The oral microbiota is emerging as an influential factor of host physiology and disease state. Factors influencing oral microbiota composition have not been well characterised. In particular, there is a lack of population-based studies. We undertook a large hypothesis-free study of the saliva microbiota, considering potential influential factors of host health (frailty; diet; periodontal disease), demographics (age; sex; BMI) and sample processing (storage time), in a sample (n = 679) of the TwinsUK cohort of adult twins. Alpha and beta diversity of the saliva microbiota was associated most strongly with frailty (alpha diversity: β = -0.16, Q = 0.003, Observed; β = -0.16, Q = 0.002, Shannon; β = -0.16, Q = 0.003, Simpson; Beta diversity: Q = 0.002, Bray Curtis dissimilarity) and age (alpha diversity: β = 0.15, Q = 0.006, Shannon; β = 0.12, Q = 0.003, Simpson; beta diversity: Q = 0.002, Bray Curtis dissimilarity; Q = 0.032, Weighted UniFrac) in multivariate models including age, frailty, sex, BMI, frailty and diet, and adjustment for multiple testing. Those with a more advanced age were more likely to be dissimilar in the saliva microbiota composition than younger participants (P = 5.125e-06, ANOVA). In subsample analyses, including consideration of periodontal disease (total n = 138, periodontal disease n = 66), the association with frailty remained for alpha diversity (Q = 0.002, Observed ASVs; Q = 0.04 Shannon Index), but not beta diversity, whilst age was not demonstrated to associate with alpha or beta diversity in this subsample, potentially due to insufficient statistical power. Length of time that samples were stored prior to sequencing was associated with beta diversity (Q = 0.002, Bray Curtis dissimilarity). Six bacterial taxa were associated with age after adjustment for frailty and diet. Of the factors studied, frailty and age emerged as the most influential with regards to saliva microbiota composition. Whilst age and frailty are correlates, the associations were independent of each other, giving precedence to both biological and chronological ageing as processes of potential importance when considering saliva microbiota composition.

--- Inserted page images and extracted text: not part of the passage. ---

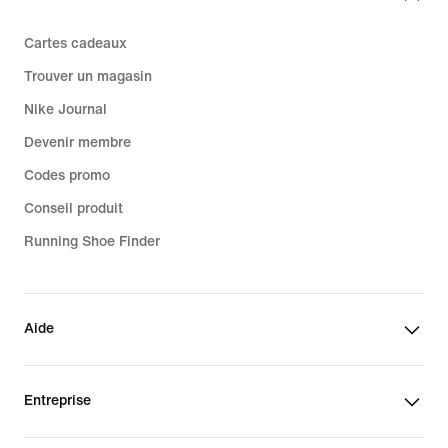
Cartes cadeaux
Trouver un magasin
Nike Journal
Devenir membre
Codes promo
Conseil produit
Running Shoe Finder
Aide
Entreprise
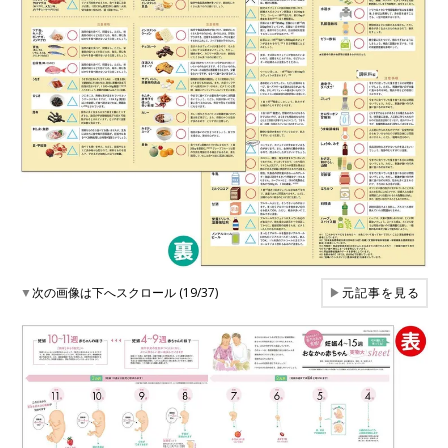
▼
次の画像は下へスクロール (19/37)
▶
元記事を見る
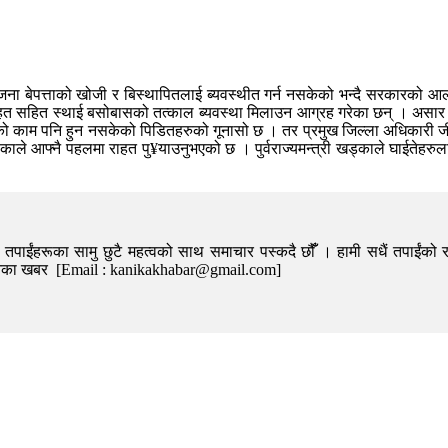
जना बेपत्ताको खोजी र बिस्थापितलाई ब्यवस्थीत गर्न नसकेको भन्दै सरकारको आल
त सहित स्थाई बसोबासको तत्काल ब्यवस्था मिलाउन आग्रह गरेका छन् । असार २७
ो काम पनि हुन नसकेको पिडितहरुको गूनासो छ । तर प्रमुख जिल्ला अधिकारी जीव
ाले आफ्नै पहलमा राहत पु¥याउनुभएको छ । पुर्वराज्यमन्त्री खड्काले घाईतेहरुल
पाईंहरूका सामु छुटै महत्वको साथ समाचार पस्कदै छौँँ । हामी सधैं तपाईंको र
निका खबर [Email : kanikakhabar@gmail.com]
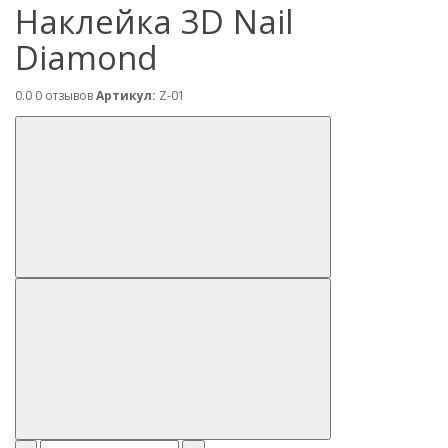
Наклейка 3D Nail
Diamond
0.0
0 отзывов
Артикул:
Z-01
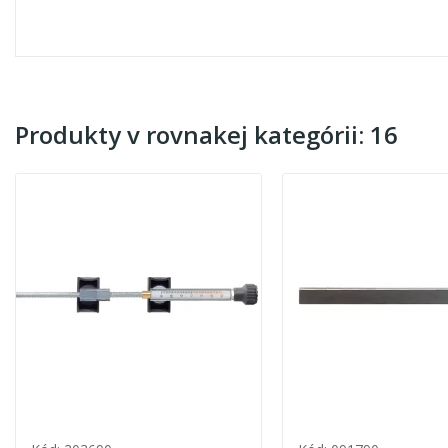
Produkty v rovnakej kategórii: 16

口腔微生物群作为宿主生理和疾病状态的一个影响因素正在兴起。影响口腔微生物群组成的因素尚未得到很好的描述。特别是,缺乏基于人群的研究。我们对唾液微生物群进行了一项大型无假设研究,考虑了宿主健康的潜在影响因素(脆弱性;饮食;牙周病)、人口统计学因素(年龄;性别;BMI)和样本处理(储存时间),在英国双胞胎队列的成人双胞胎样本(n=679)中进行了研究。唾液微生物群的 alpha 和 beta 多样性与脆弱性最密切相关(alpha 多样性:β=-0.16,Q=0.003,Observed;β=-0.16,Q=0.002,Shannon;β=-0.16,Q=0.003,Simpson;Beta 多样性:Q=0.002,Bray Curtis 不相似性)和年龄(alpha 多样性:β=0.15,Q=0.006,Shannon;β=0.12,Q=0.003,Simpson;beta 多样性:Q=0.002,Bray Curtis 不相似性;Q=0.032,加权 UniFrac)在包括年龄、脆弱性、性别、BMI、脆弱性和饮食的多变量模型中,并进行了多次测试调整。那些年龄较大的人在唾液微生物群组成上比年轻参与者更有可能存在差异(P=5.125e-06,ANOVA)。在亚组分析中,包括考虑牙周病(总 n=138,牙周病 n=66),脆弱性与 alpha 多样性的关联仍然存在(Q=0.002,Observed ASVs;Q=0.04 Shannon Index),但 beta 多样性则不然,而年龄在这个亚组中与 alpha 或 beta 多样性没有关联,这可能是由于统计能力不足。样本在测序前储存的时间与 beta 多样性有关(Q=0.002,Bray Curtis 不相似性)。在调整了脆弱性和饮食因素后,有 6 个细菌分类群与年龄相关。在所研究的因素中,脆弱性和年龄是与唾液微生物群组成最相关的因素。虽然年龄和脆弱性是相关的,但它们之间的关联是相互独立的,这表明生物和时间老化都是考虑唾液微生物群组成时的重要过程。